- What is being asked: Copy the records that follow exactly as written, but not their pictures.

Items listed in a dataset:

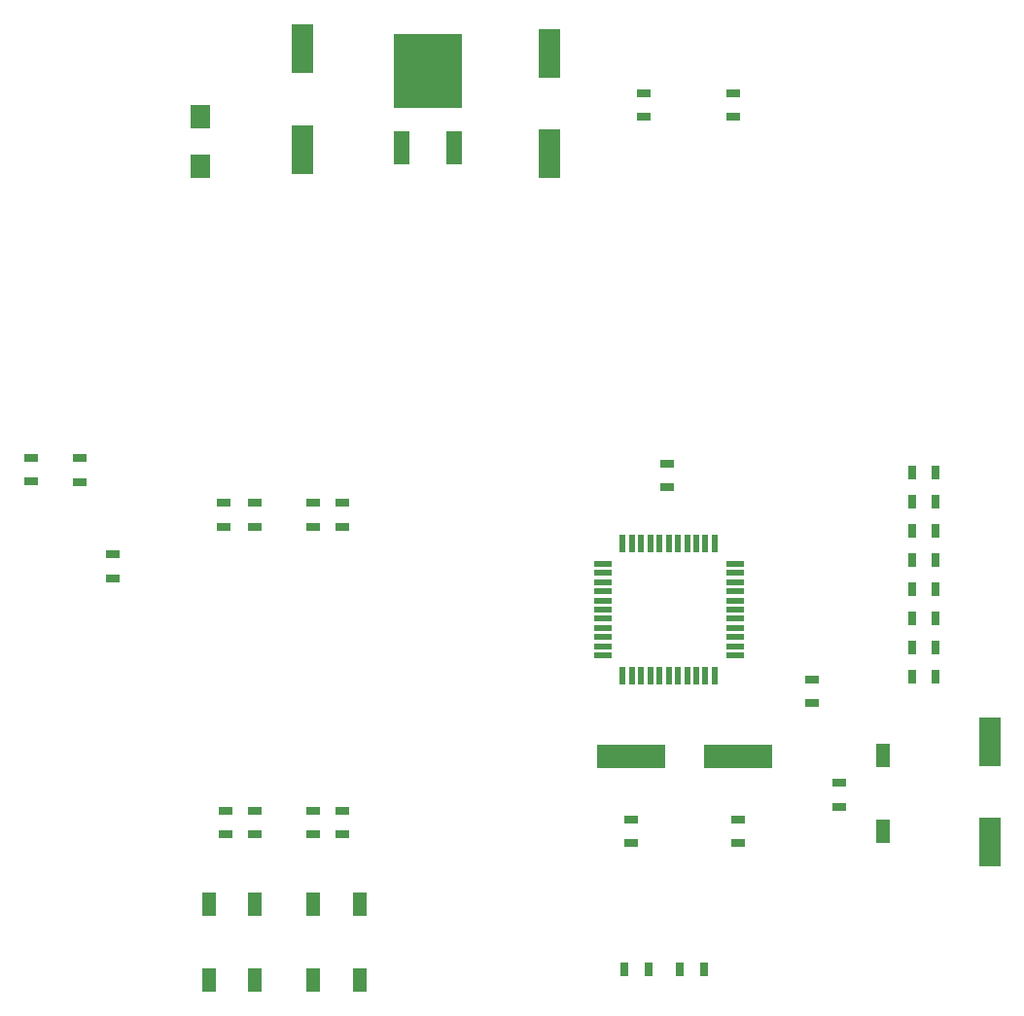
<source format=gtp>
G04 Layer_Color=8421504*
%FSLAX24Y24*%
%MOIN*%
G70*
G01*
G75*
%ADD10R,0.0472X0.0315*%
%ADD11R,0.0217X0.0591*%
%ADD12R,0.0591X0.0217*%
%ADD13R,0.0650X0.0787*%
%ADD14R,0.0472X0.0787*%
%ADD15R,0.0728X0.1713*%
%ADD16R,0.0551X0.1181*%
%ADD17R,0.2362X0.2559*%
%ADD18R,0.2362X0.0787*%
%ADD19R,0.0315X0.0472*%
D10*
X39234Y22310D02*
D03*
Y21490D02*
D03*
X32550Y45140D02*
D03*
Y45960D02*
D03*
X13215Y33450D02*
D03*
Y32630D02*
D03*
X22200Y21360D02*
D03*
Y20540D02*
D03*
X35600Y45140D02*
D03*
Y45960D02*
D03*
X33350Y32440D02*
D03*
Y33260D02*
D03*
X32120Y21060D02*
D03*
Y20240D02*
D03*
X35780Y21060D02*
D03*
Y20240D02*
D03*
X38300Y25040D02*
D03*
Y25860D02*
D03*
X14350Y29315D02*
D03*
Y30135D02*
D03*
X11550Y33460D02*
D03*
Y32640D02*
D03*
X21200Y31090D02*
D03*
Y31910D02*
D03*
X22200Y31090D02*
D03*
Y31910D02*
D03*
X21200Y21360D02*
D03*
Y20540D02*
D03*
X19200Y21360D02*
D03*
Y20540D02*
D03*
X18200Y21360D02*
D03*
Y20540D02*
D03*
X19200Y31090D02*
D03*
Y31910D02*
D03*
X18150Y31090D02*
D03*
Y31910D02*
D03*
D11*
X31825Y25986D02*
D03*
X32140D02*
D03*
X32455D02*
D03*
X32770D02*
D03*
X33085D02*
D03*
X33400D02*
D03*
X33715D02*
D03*
X34030D02*
D03*
X34345D02*
D03*
X34660D02*
D03*
X34975D02*
D03*
Y30514D02*
D03*
X34660D02*
D03*
X34345D02*
D03*
X34030D02*
D03*
X33715D02*
D03*
X33400D02*
D03*
X33085D02*
D03*
X32770D02*
D03*
X32455D02*
D03*
X32140D02*
D03*
X31825D02*
D03*
D12*
X35664Y26675D02*
D03*
Y26990D02*
D03*
Y27305D02*
D03*
Y27620D02*
D03*
Y27935D02*
D03*
Y28250D02*
D03*
Y28565D02*
D03*
Y28880D02*
D03*
Y29195D02*
D03*
Y29510D02*
D03*
Y29825D02*
D03*
X31136D02*
D03*
Y29510D02*
D03*
Y29195D02*
D03*
Y28880D02*
D03*
Y28565D02*
D03*
Y28250D02*
D03*
Y27935D02*
D03*
Y27620D02*
D03*
Y27305D02*
D03*
Y26990D02*
D03*
Y26675D02*
D03*
D13*
X17350Y43454D02*
D03*
Y45146D02*
D03*
D14*
X40750Y20640D02*
D03*
Y23250D02*
D03*
X17650Y15540D02*
D03*
Y18150D02*
D03*
X19226Y15540D02*
D03*
Y18150D02*
D03*
X21200Y15540D02*
D03*
Y18150D02*
D03*
X22800Y15540D02*
D03*
Y18150D02*
D03*
D15*
X29300Y47332D02*
D03*
Y43868D02*
D03*
X44400Y20268D02*
D03*
Y23732D02*
D03*
X20850Y47482D02*
D03*
Y44018D02*
D03*
D16*
X26056Y44085D02*
D03*
X24244D02*
D03*
D17*
X25150Y46715D02*
D03*
D18*
X35780Y23200D02*
D03*
X32120D02*
D03*
D19*
X34610Y15907D02*
D03*
X33790D02*
D03*
X32710D02*
D03*
X31890D02*
D03*
X42550Y25950D02*
D03*
X41730D02*
D03*
X42550Y26950D02*
D03*
X41730D02*
D03*
X42550Y27950D02*
D03*
X41730D02*
D03*
X42550Y28950D02*
D03*
X41730D02*
D03*
X42550Y29950D02*
D03*
X41730D02*
D03*
X42550Y30950D02*
D03*
X41730D02*
D03*
X42550Y31950D02*
D03*
X41730D02*
D03*
X42550Y32945D02*
D03*
X41730D02*
D03*
M02*

</source>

- Answer space:
<source format=gtp>
G04 Layer_Color=8421504*
%FSLAX24Y24*%
%MOIN*%
G70*
G01*
G75*
%ADD10R,0.0472X0.0315*%
%ADD11R,0.0217X0.0591*%
%ADD12R,0.0591X0.0217*%
%ADD13R,0.0650X0.0787*%
%ADD14R,0.0472X0.0787*%
%ADD15R,0.0728X0.1713*%
%ADD16R,0.0551X0.1181*%
%ADD17R,0.2362X0.2559*%
%ADD18R,0.2362X0.0787*%
%ADD19R,0.0315X0.0472*%
D10*
X39234Y22310D02*
D03*
Y21490D02*
D03*
X32550Y45140D02*
D03*
Y45960D02*
D03*
X13215Y33450D02*
D03*
Y32630D02*
D03*
X22200Y21360D02*
D03*
Y20540D02*
D03*
X35600Y45140D02*
D03*
Y45960D02*
D03*
X33350Y32440D02*
D03*
Y33260D02*
D03*
X32120Y21060D02*
D03*
Y20240D02*
D03*
X35780Y21060D02*
D03*
Y20240D02*
D03*
X38300Y25040D02*
D03*
Y25860D02*
D03*
X14350Y29315D02*
D03*
Y30135D02*
D03*
X11550Y33460D02*
D03*
Y32640D02*
D03*
X21200Y31090D02*
D03*
Y31910D02*
D03*
X22200Y31090D02*
D03*
Y31910D02*
D03*
X21200Y21360D02*
D03*
Y20540D02*
D03*
X19200Y21360D02*
D03*
Y20540D02*
D03*
X18200Y21360D02*
D03*
Y20540D02*
D03*
X19200Y31090D02*
D03*
Y31910D02*
D03*
X18150Y31090D02*
D03*
Y31910D02*
D03*
D11*
X31825Y25986D02*
D03*
X32140D02*
D03*
X32455D02*
D03*
X32770D02*
D03*
X33085D02*
D03*
X33400D02*
D03*
X33715D02*
D03*
X34030D02*
D03*
X34345D02*
D03*
X34660D02*
D03*
X34975D02*
D03*
Y30514D02*
D03*
X34660D02*
D03*
X34345D02*
D03*
X34030D02*
D03*
X33715D02*
D03*
X33400D02*
D03*
X33085D02*
D03*
X32770D02*
D03*
X32455D02*
D03*
X32140D02*
D03*
X31825D02*
D03*
D12*
X35664Y26675D02*
D03*
Y26990D02*
D03*
Y27305D02*
D03*
Y27620D02*
D03*
Y27935D02*
D03*
Y28250D02*
D03*
Y28565D02*
D03*
Y28880D02*
D03*
Y29195D02*
D03*
Y29510D02*
D03*
Y29825D02*
D03*
X31136D02*
D03*
Y29510D02*
D03*
Y29195D02*
D03*
Y28880D02*
D03*
Y28565D02*
D03*
Y28250D02*
D03*
Y27935D02*
D03*
Y27620D02*
D03*
Y27305D02*
D03*
Y26990D02*
D03*
Y26675D02*
D03*
D13*
X17350Y43454D02*
D03*
Y45146D02*
D03*
D14*
X40750Y20640D02*
D03*
Y23250D02*
D03*
X17650Y15540D02*
D03*
Y18150D02*
D03*
X19226Y15540D02*
D03*
Y18150D02*
D03*
X21200Y15540D02*
D03*
Y18150D02*
D03*
X22800Y15540D02*
D03*
Y18150D02*
D03*
D15*
X29300Y47332D02*
D03*
Y43868D02*
D03*
X44400Y20268D02*
D03*
Y23732D02*
D03*
X20850Y47482D02*
D03*
Y44018D02*
D03*
D16*
X26056Y44085D02*
D03*
X24244D02*
D03*
D17*
X25150Y46715D02*
D03*
D18*
X35780Y23200D02*
D03*
X32120D02*
D03*
D19*
X34610Y15907D02*
D03*
X33790D02*
D03*
X32710D02*
D03*
X31890D02*
D03*
X42550Y25950D02*
D03*
X41730D02*
D03*
X42550Y26950D02*
D03*
X41730D02*
D03*
X42550Y27950D02*
D03*
X41730D02*
D03*
X42550Y28950D02*
D03*
X41730D02*
D03*
X42550Y29950D02*
D03*
X41730D02*
D03*
X42550Y30950D02*
D03*
X41730D02*
D03*
X42550Y31950D02*
D03*
X41730D02*
D03*
X42550Y32945D02*
D03*
X41730D02*
D03*
M02*

</source>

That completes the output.